Not merely functional. This is due to the great ideas of Italian and foreign designers, but also to the great experience of the companies that realise those ideas, combining ever more adventurous technological and industrial experimentation with impeccable traditional craftsmanship.
The relationship between decoration and design is more intimate than ever, to the extent that decoration becomes an integral part of the design, and is sometimes its very essence.
Without doubt, nature and all its elements were a major source of inspiration for this year’s products, whether furniture, lamps or accessories: water and earth, and especially trees, leaves and flowers are currently the subjects dearest to designers, who deploy a “biological mimicry” in their textures and structures in order to give objects a poetic allure.
When forms depart from this more organic direction, they tend to veer toward interesting polygonal geometries such as diamond patterns and effects. The result is surprising and spectacular.
Increasingly frequent is the contamination and cross-pollination between the various figurative disciplines of art, architecture, fashion and design, which explore shared areas of inquiry, playing on the same motifs and emotions, giving rise to new creative possibilities.
One consequence of the strong propensity of fashion designers to create their own lines of furniture is the frequent syntony between the two fields in terms of trends, as evidenced by the ultra-glossy surfaces seen in this year’s furniture, signalling an assertive return of the shellac shine that dominated much of last season’s fashions.
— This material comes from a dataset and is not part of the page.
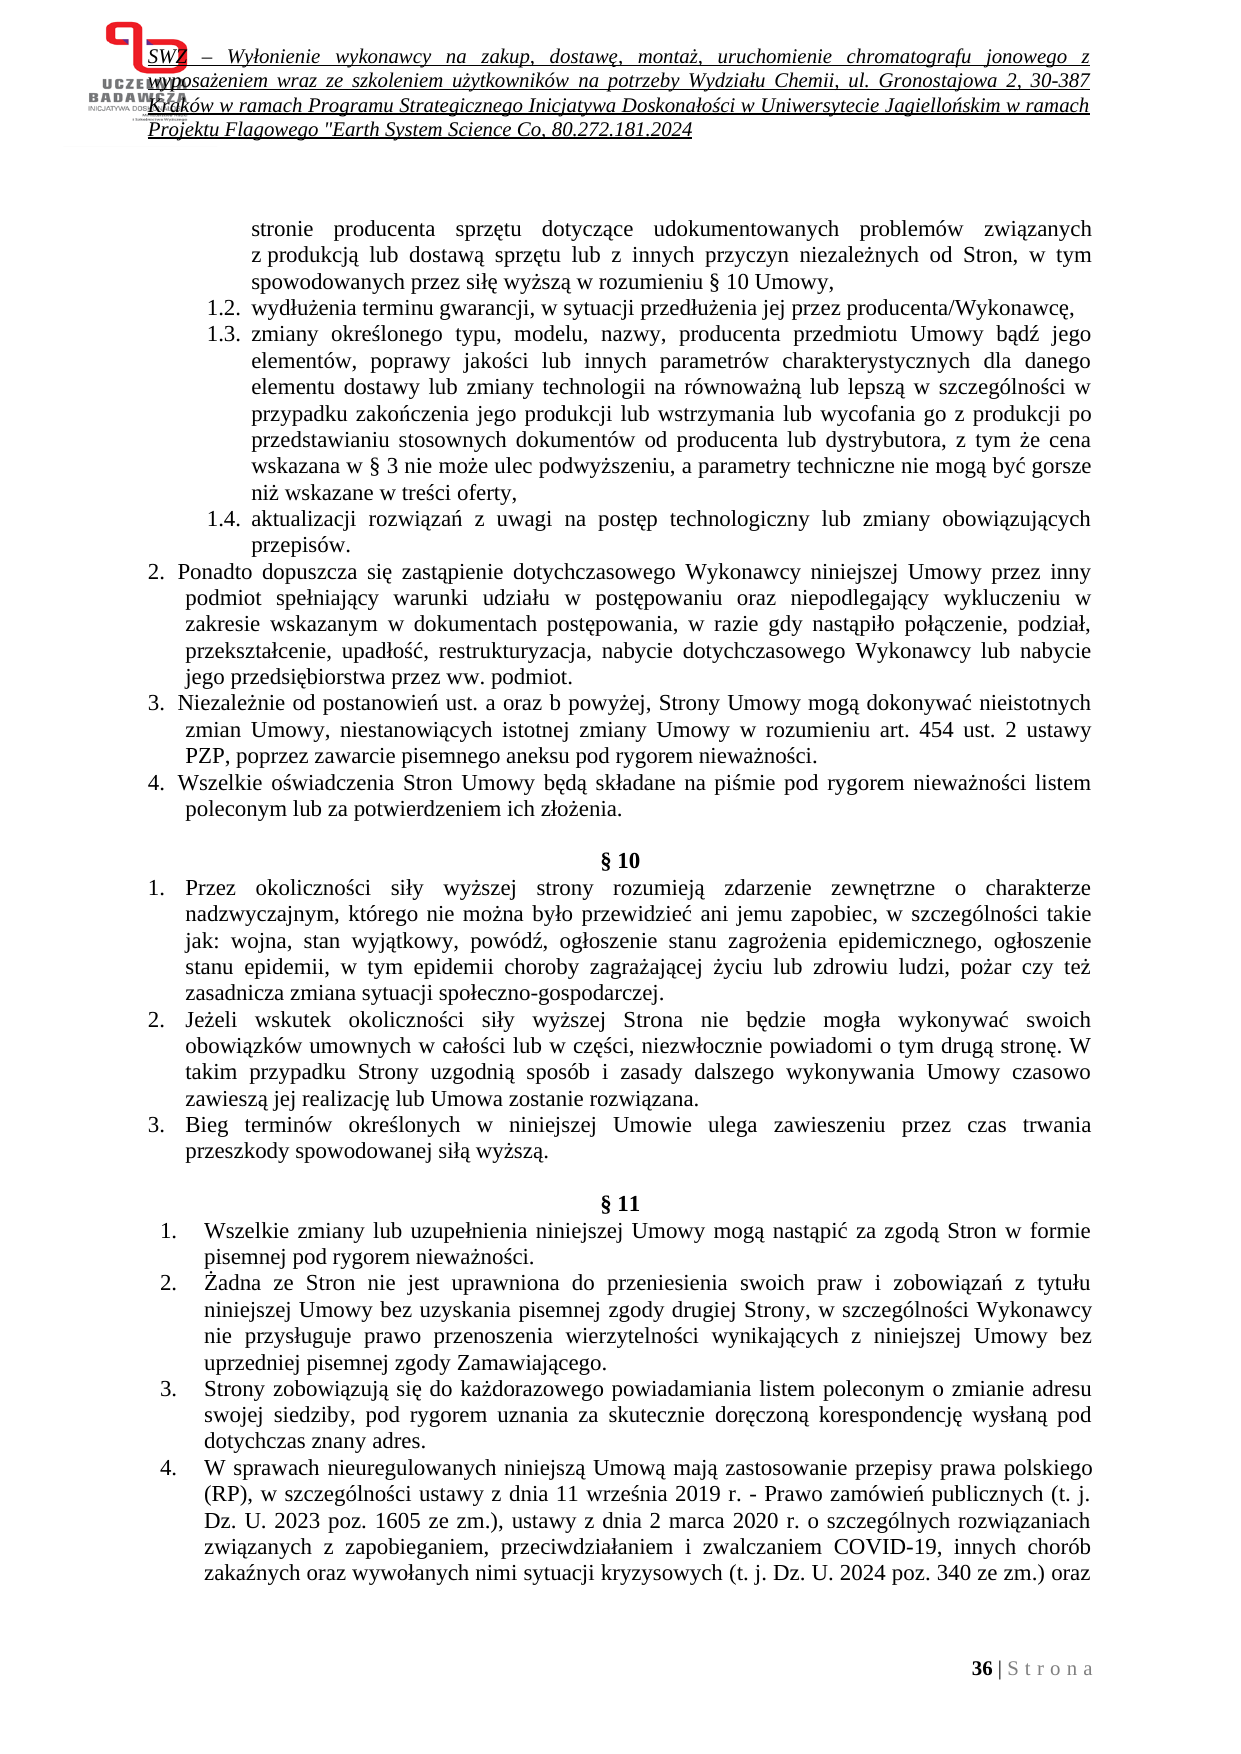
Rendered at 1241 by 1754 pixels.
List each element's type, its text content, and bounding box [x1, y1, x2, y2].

The same holds true for the use of gold and silver, as well as the almost sartorial use of fabric, which personalises the design object as clothing does a beautiful woman.
It is this unprecedented use of fabric (real, fake, with effects) that redefines certain boundary lines of current creativity, generating constant exchanges of meaning between the themes of furniture and fashion, such that we see furniture designers devising plissé structures or macramé finishes taken directly from the field of fine tailoring.
What, then, are the boundaries? They are fine, almost imperceptible. What matters is to astound, to personalise.